The Board has also approved adding Section 3.14 to the Restated Bylaws to create the position of Lead Independent Director. Among other roles, the Lead Independent Director serves as a liaison between the Chairman of the Board and the other independent directors, approves information sent to the Board and meeting agendas for the Board, approves meeting schedules for the Board to assure there is sufficient time for discussion of all agenda items, and calls meetings of the independent directors as needed.

The Restated Bylaws also include some minor changes, such as updating the address of the Company's registered office (Section 1.1) and adjustments to language referring to voting provisions (Section 2.6(b)).

This description of the Restated Bylaws is qualified in its entirety by reference to the Amended and Restated Bylaws filed herewith as Exhibit 3.1.

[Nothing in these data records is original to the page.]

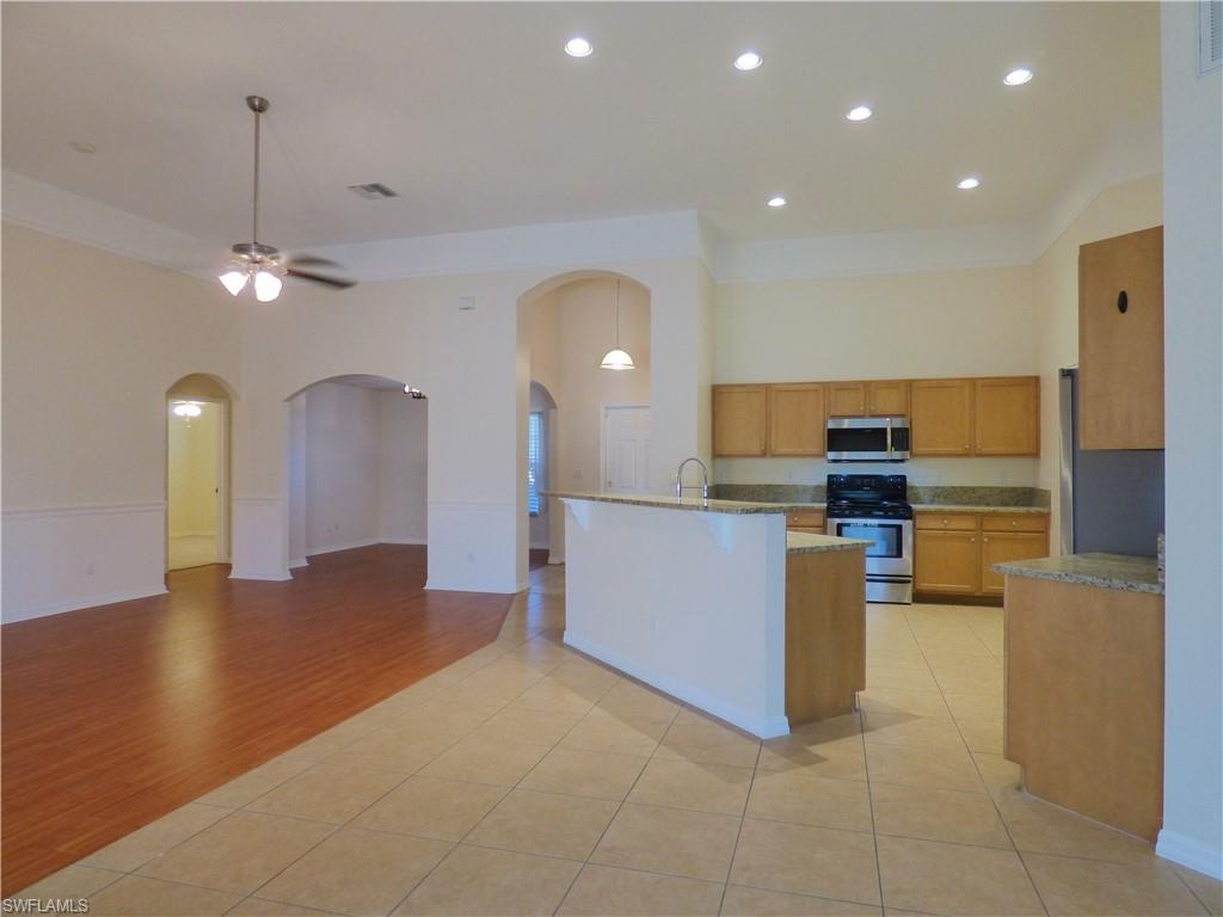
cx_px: 612
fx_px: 707
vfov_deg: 66.0
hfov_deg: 81.7
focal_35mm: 20
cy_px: 458
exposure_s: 1/30
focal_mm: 3.58
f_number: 2.8
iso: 400
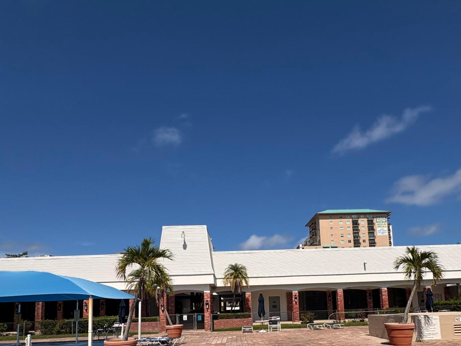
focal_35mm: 23
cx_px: 244
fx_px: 306
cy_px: 275
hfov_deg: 73.8
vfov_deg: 54.9
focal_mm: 2.22
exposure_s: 1/4630
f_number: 2.2
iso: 50
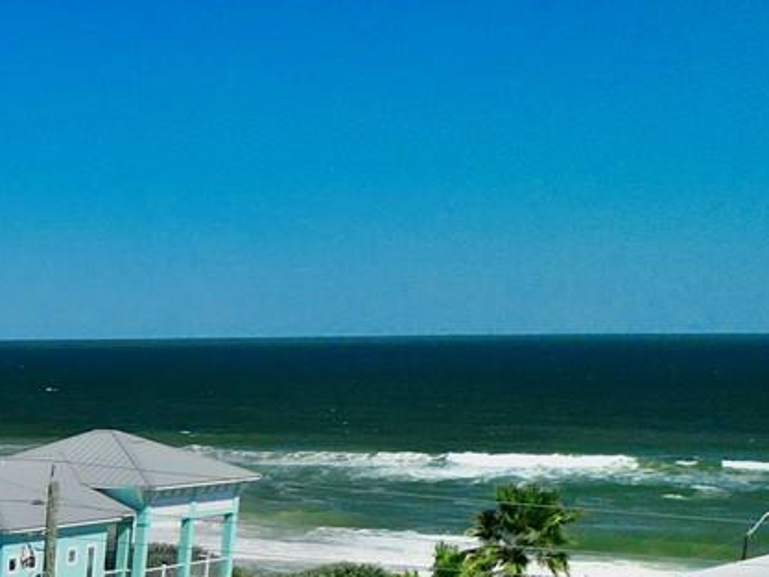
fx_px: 2044
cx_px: -478
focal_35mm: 92
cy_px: 1043
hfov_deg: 18.2
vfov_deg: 14.2
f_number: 1.7
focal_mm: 6.72
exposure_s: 1/4000
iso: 110
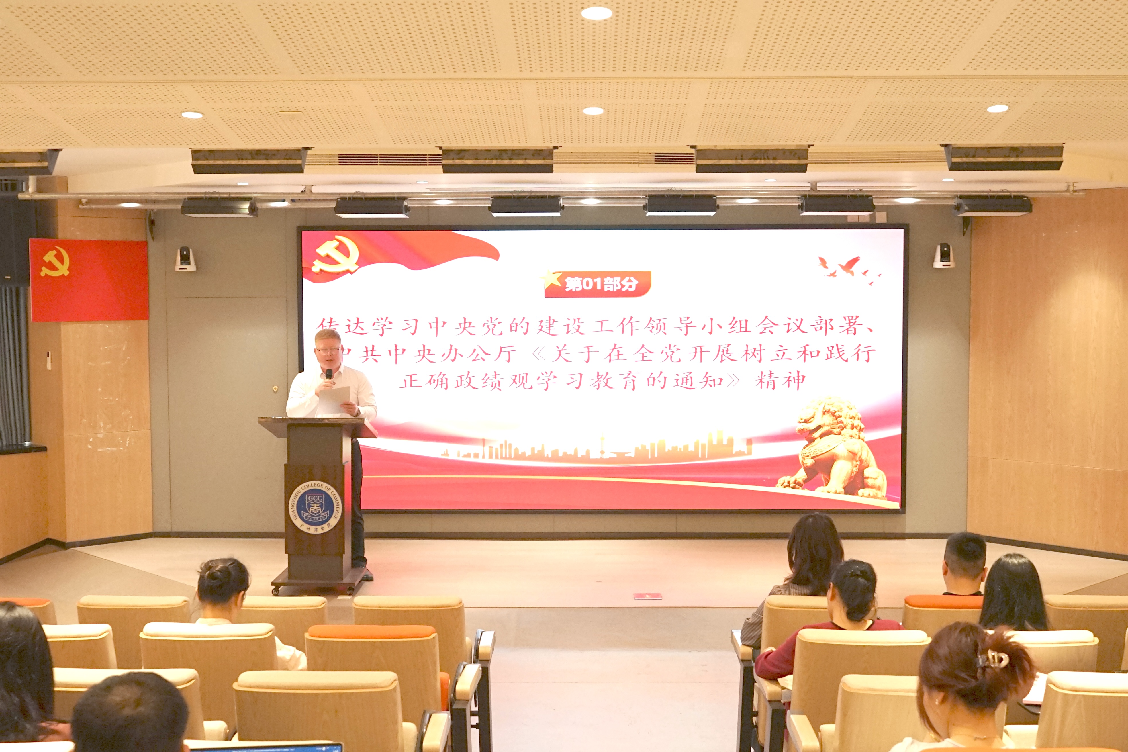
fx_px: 1316
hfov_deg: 46.4
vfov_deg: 31.9
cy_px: 376
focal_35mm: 42
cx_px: 564
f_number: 5
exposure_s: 1/160
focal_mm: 28
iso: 2000
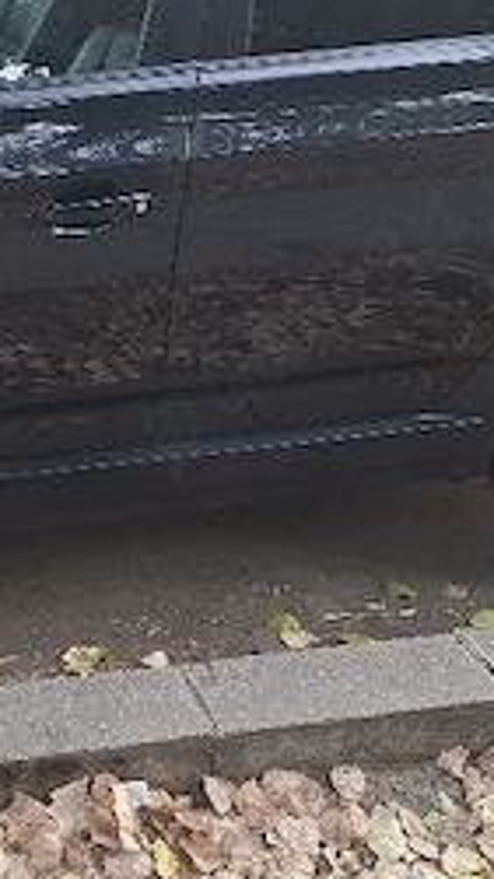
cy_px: 305
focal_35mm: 60
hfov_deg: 19.2
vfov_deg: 34.6
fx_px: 1399
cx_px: -42
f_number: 1.8
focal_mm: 5.54
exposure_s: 1/50
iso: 250
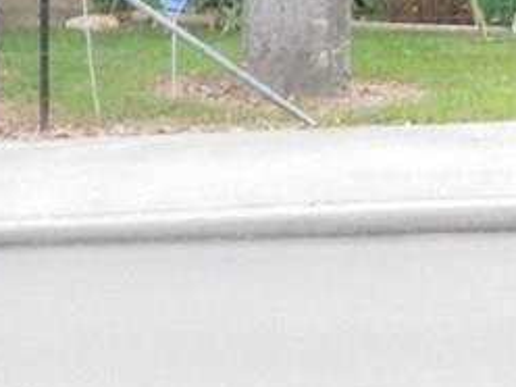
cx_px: -162
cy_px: -350
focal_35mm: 186
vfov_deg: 7.7
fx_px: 2773
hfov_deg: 10.4
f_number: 3.7
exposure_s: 1/30
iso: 320
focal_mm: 8
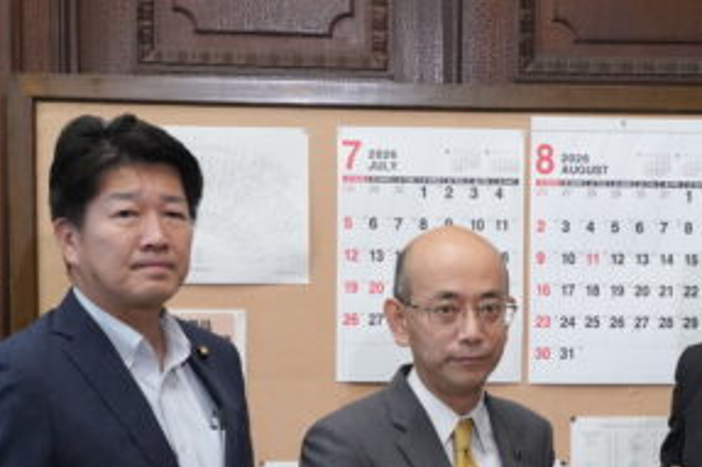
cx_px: 472
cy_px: 469
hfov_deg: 19.0
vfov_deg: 12.6
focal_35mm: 107
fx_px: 2085
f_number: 5.6
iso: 4000
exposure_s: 1/125
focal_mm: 40
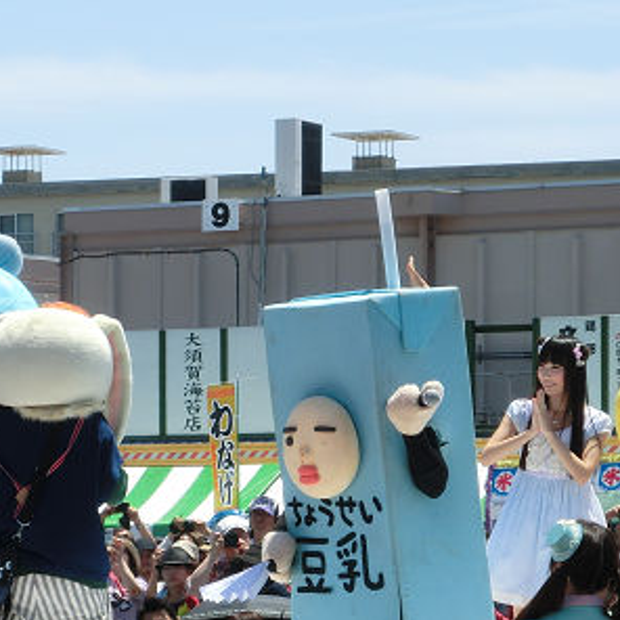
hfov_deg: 8.8
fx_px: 4012
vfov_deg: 8.8
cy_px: 394
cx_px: 117
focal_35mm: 198
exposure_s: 1/800
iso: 100
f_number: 4.2
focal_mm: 16.3
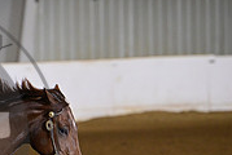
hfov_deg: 3.2
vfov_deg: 2.1
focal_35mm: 647
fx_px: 4176
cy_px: 141
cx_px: -95
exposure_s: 1/200
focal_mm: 200
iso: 2500
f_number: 4
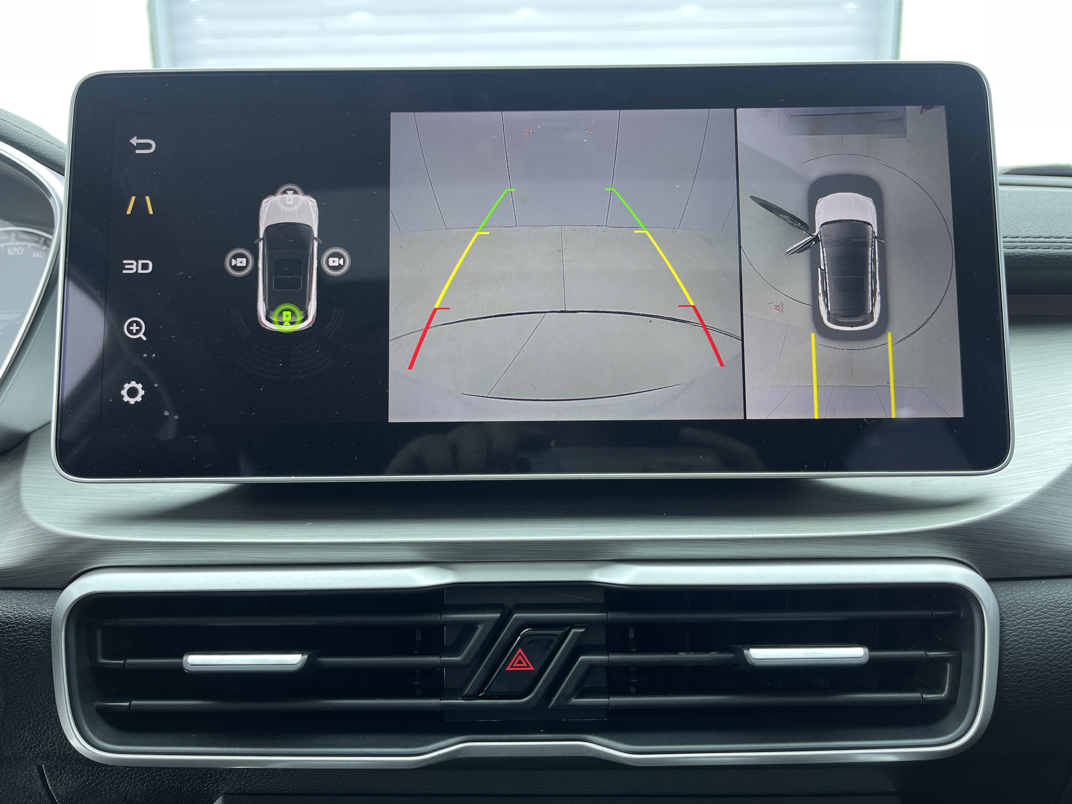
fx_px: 805
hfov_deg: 67.3
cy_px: 402
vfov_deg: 53.1
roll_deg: +1.5
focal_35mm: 26
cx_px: 536
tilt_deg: -12.5
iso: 125
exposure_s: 1/100
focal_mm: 5.1
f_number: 1.6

Item 7.01. Regulation FD Disclosure.

On March 12, 2009, the Company issued a press release announcing the resignation of Mr. Mendenhall and that Douglas C. Wride, the Company's President and Chief Operating Officer, has been appointed as the Company's Chief Financial Officer, effective as of March 27, 2009. A copy of the press release is attached hereto as Exhibit 99.1. The information in Exhibit 99.1 attached hereto is being "furnished" and shall not be deemed "filed" for any purpose, including for purposes of Section 18 of the Securities Exchange Act of 1934, as amended (the "Exchange Act"), or otherwise subject to the liabilities of that section, nor shall it be incorporated by reference into any registration statement or other document filed pursuant to the Securities Act of 1933, as amended, or the Exchange Act, regardless of any general incorporation language in such filing.